● Problem to solve
Rewrite the text in the rows below as a numbered list with one line per item, skipping any blank lines and leaving the picture placeholders out of your answer.

── Provided data

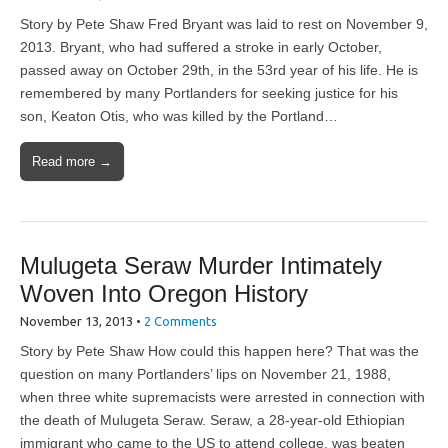
Story by Pete Shaw Fred Bryant was laid to rest on November 9,
2013. Bryant, who had suffered a stroke in early October,
passed away on October 29th, in the 53rd year of his life. He is
remembered by many Portlanders for seeking justice for his
son, Keaton Otis, who was killed by the Portland…
Read more →
Mulugeta Seraw Murder Intimately
Woven Into Oregon History
November 13, 2013
•
2 Comments
Story by Pete Shaw How could this happen here? That was the
question on many Portlanders’ lips on November 21, 1988,
when three white supremacists were arrested in connection with
the death of Mulugeta Seraw. Seraw, a 28-year-old Ethiopian
immigrant who came to the US to attend college, was beaten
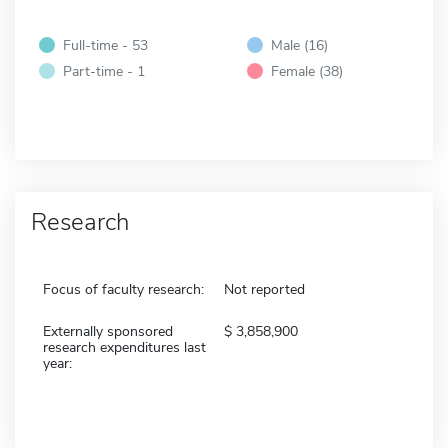
Full-time - 53
Male (16)
Part-time - 1
Female (38)
Research
Focus of faculty research:
Not reported
Externally sponsored
3,858,900
research expenditures last
year:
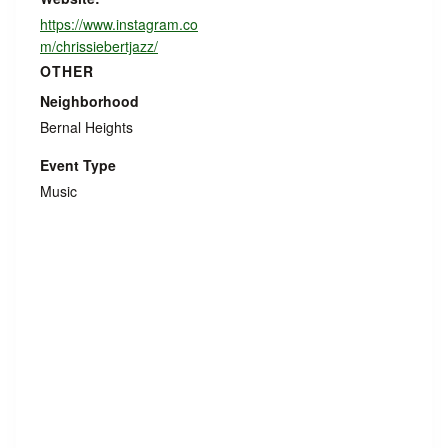
https://www.instagram.co
m/chrissiebertjazz/
OTHER
Neighborhood
Bernal Heights
Event Type
Music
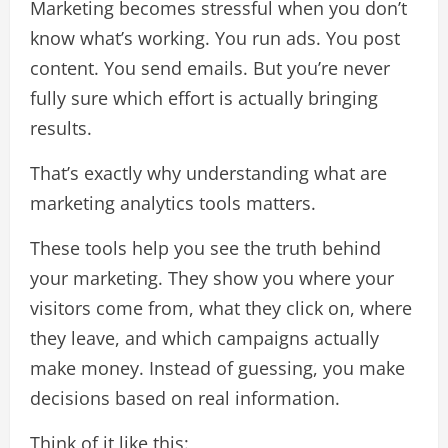
Marketing becomes stressful when you don’t
know what’s working. You run ads. You post
content. You send emails. But you’re never
fully sure which effort is actually bringing
results.
That’s exactly why understanding what are
marketing analytics tools matters.
These tools help you see the truth behind
your marketing. They show you where your
visitors come from, what they click on, where
they leave, and which campaigns actually
make money. Instead of guessing, you make
decisions based on real information.
Think of it like this:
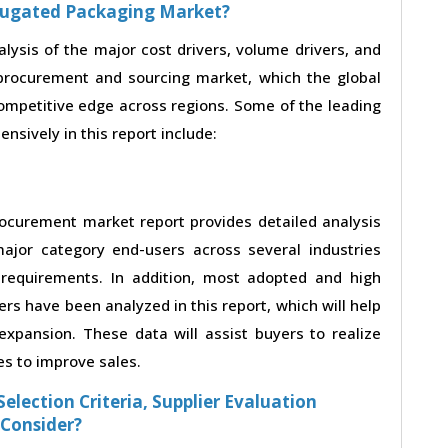
rrugated Packaging Market?
alysis of the major cost drivers, volume drivers, and
procurement and sourcing market, which the global
competitive edge across regions. Some of the leading
nsively in this report include:
ocurement market report provides detailed analysis
ajor category end-users across several industries
 requirements. In addition, most adopted and high
rs have been analyzed in this report, which will help
xpansion. These data will assist buyers to realize
es to improve sales.
election Criteria, Supplier Evaluation
 Consider?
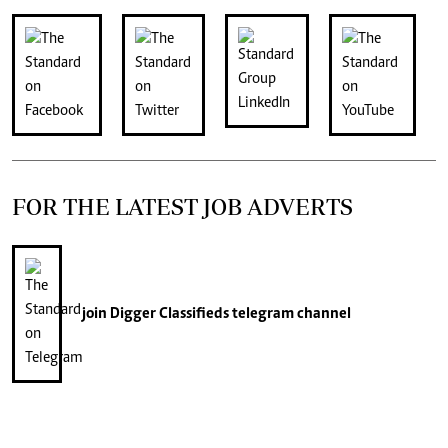
FOR THE LATEST JOB ADVERTS
join
Digger Classifieds
telegram channel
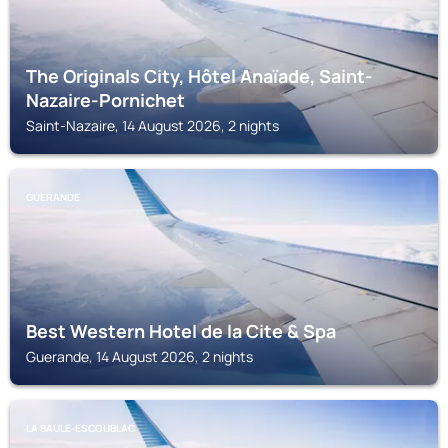
The Originals City, Hôtel Anaïade, Saint-
Nazaire-Pornichet
Saint-Nazaire, 14 August 2026, 2 nights
GUERANDE
Best Western Hotel de la Cite & Spa
Guerande, 14 August 2026, 2 nights
LA BAULE-ESCOUBLAC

────

● Task solution
1. Story by Pete Shaw Fred Bryant was laid to rest on November 9,
2. 2013. Bryant, who had suffered a stroke in early October,
3. passed away on October 29th, in the 53rd year of his life. He is
4. remembered by many Portlanders for seeking justice for his
5. son, Keaton Otis, who was killed by the Portland…
6. Read more →
7. Mulugeta Seraw Murder Intimately
8. Woven Into Oregon History
9. November 13, 2013
10. •
11. 2 Comments
12. Story by Pete Shaw How could this happen here? That was the
13. question on many Portlanders’ lips on November 21, 1988,
14. when three white supremacists were arrested in connection with
15. the death of Mulugeta Seraw. Seraw, a 28-year-old Ethiopian
16. immigrant who came to the US to attend college, was beaten
17. Full-time - 53
18. Male (16)
19. Part-time - 1
20. Female (38)
21. Research
22. Focus of faculty research:
23. Not reported
24. Externally sponsored
25. 3,858,900
26. research expenditures last
27. year:
28. https://www.instagram.co
29. m/chrissiebertjazz/
30. OTHER
31. Neighborhood
32. Bernal Heights
33. Event Type
34. Music
35. Marketing becomes stressful when you don’t
36. know what’s working. You run ads. You post
37. content. You send emails. But you’re never
38. fully sure which effort is actually bringing
39. results.
40. That’s exactly why understanding what are
41. marketing analytics tools matters.
42. These tools help you see the truth behind
43. your marketing. They show you where your
44. visitors come from, what they click on, where
45. they leave, and which campaigns actually
46. make money. Instead of guessing, you make
47. decisions based on real information.
48. Think of it like this:
49. rrugated Packaging Market?
50. alysis of the major cost drivers, volume drivers, and
51. procurement and sourcing market, which the global
52. competitive edge across regions. Some of the leading
53. nsively in this report include:
54. ocurement market report provides detailed analysis
55. ajor category end-users across several industries
56.  requirements. In addition, most adopted and high
57. rs have been analyzed in this report, which will help
58. xpansion. These data will assist buyers to realize
59. es to improve sales.
60. election Criteria, Supplier Evaluation
61.  Consider?
62. FOR THE LATEST JOB ADVERTS
63. join
64. Digger Classifieds
65. telegram channel
66. The Originals City, Hôtel Anaïade, Saint-
67. Nazaire-Pornichet
68. Saint-Nazaire, 14 August 2026, 2 nights
69. GUERANDE
70. Best Western Hotel de la Cite & Spa
71. Guerande, 14 August 2026, 2 nights
72. LA BAULE-ESCOUBLAC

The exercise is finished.